DEFRA has given its backing to the idea of a Year of Farming and Food in schools in 2007/08 to help give children a better understanding of where their food comes from.
The idea is to give teachers a framework so they can incorporate agricultural issues into all parts of the national curriculum. A similar idea was implemented in the 1980s to help boost students’ understanding of industry.
The idea of a “farming year” was first raised this spring by the Farming and Countryside Education charity (FACE), which suggested it would help children reconnect with agriculture and the countryside.
DEFRA’s support for the initiative was announced this week as education secretary Alan Johnson revealed he was making 240m available to improve school dinners, train more school cooks and give secondary school pupils the chance to take cookery lessons.
It also emerged that DEFRA has been tasked with increasing the opportunities for small and local producers to supply schools.
Farmers and growers will be encouraged to set up consortia to provide fruit, vegetables, dairy and meat either directly or via wholesalers and other primary suppliers.

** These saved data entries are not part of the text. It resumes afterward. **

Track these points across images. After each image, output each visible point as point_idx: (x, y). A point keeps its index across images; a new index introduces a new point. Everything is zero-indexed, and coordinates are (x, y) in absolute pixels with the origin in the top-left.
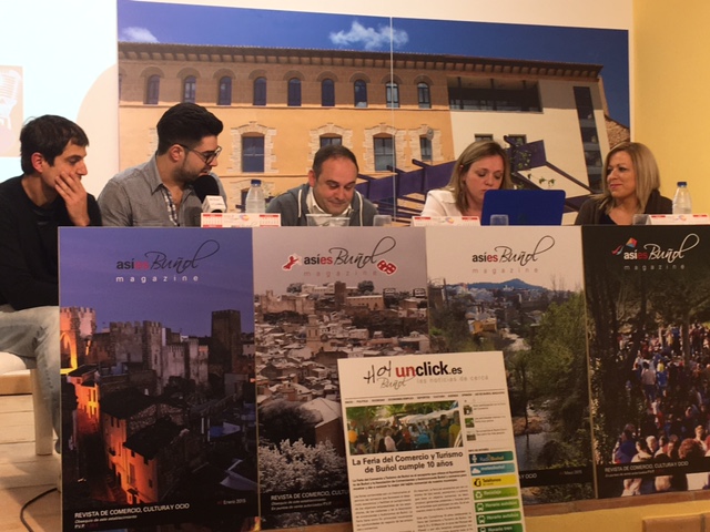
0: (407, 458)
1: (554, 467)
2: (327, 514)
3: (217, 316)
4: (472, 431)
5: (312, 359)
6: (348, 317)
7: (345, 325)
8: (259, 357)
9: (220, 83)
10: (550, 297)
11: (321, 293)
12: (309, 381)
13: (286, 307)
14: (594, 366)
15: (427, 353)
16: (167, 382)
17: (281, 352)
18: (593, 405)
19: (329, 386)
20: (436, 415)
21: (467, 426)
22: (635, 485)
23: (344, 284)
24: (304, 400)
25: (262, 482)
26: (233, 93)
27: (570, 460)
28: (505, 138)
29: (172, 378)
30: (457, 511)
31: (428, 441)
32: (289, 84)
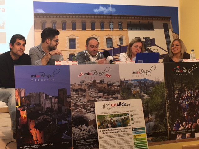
0: (115, 130)
1: (157, 131)
2: (92, 146)
3: (60, 90)
4: (133, 122)
5: (87, 102)
6: (97, 90)
7: (96, 92)
8: (72, 102)
9: (63, 24)
10: (155, 83)
11: (89, 83)
12: (86, 108)
13: (79, 87)
14: (168, 102)
15: (120, 100)
16: (46, 109)
17: (78, 100)
18: (168, 114)
19: (92, 110)
20: (123, 117)
21: (132, 120)
22: (180, 136)
23: (96, 81)
24: (85, 114)
25: (73, 137)
26: (66, 26)
27: (161, 130)
28: (143, 38)
29: (47, 108)
30: (129, 144)
31: (120, 125)
32: (82, 24)
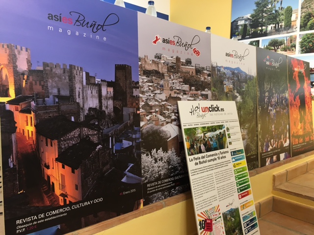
0: (210, 156)
2: (173, 191)
3: (118, 68)
4: (230, 140)
5: (166, 100)
6: (181, 78)
7: (180, 82)
8: (141, 97)
10: (248, 78)
11: (170, 62)
12: (164, 113)
14: (259, 109)
16: (87, 112)
17: (152, 95)
18: (259, 127)
19: (173, 117)
22: (269, 160)
24: (162, 125)
27: (252, 151)
29: (90, 109)
30: (230, 181)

“On a practical front, we could also look to break contracts into smaller chunks or lots, which will increase opportunities for local producers and suppliers to tender for contracts,” said a DEFRA spokesman.
Peter Melchett, Soil Association policy director, praised the government for showing a joined-up approach to transforming school meals and attitudes to food.
“We are particularly pleased with the focus on training cooks and the commitment to help more local and organic farm businesses to supply schools,” he said.
Bill Graham, FACE head of education, described a Year of Farming and Food as a one-off opportunity to win the hearts and minds of young people. “We are currently devising the key messages we want to get across.”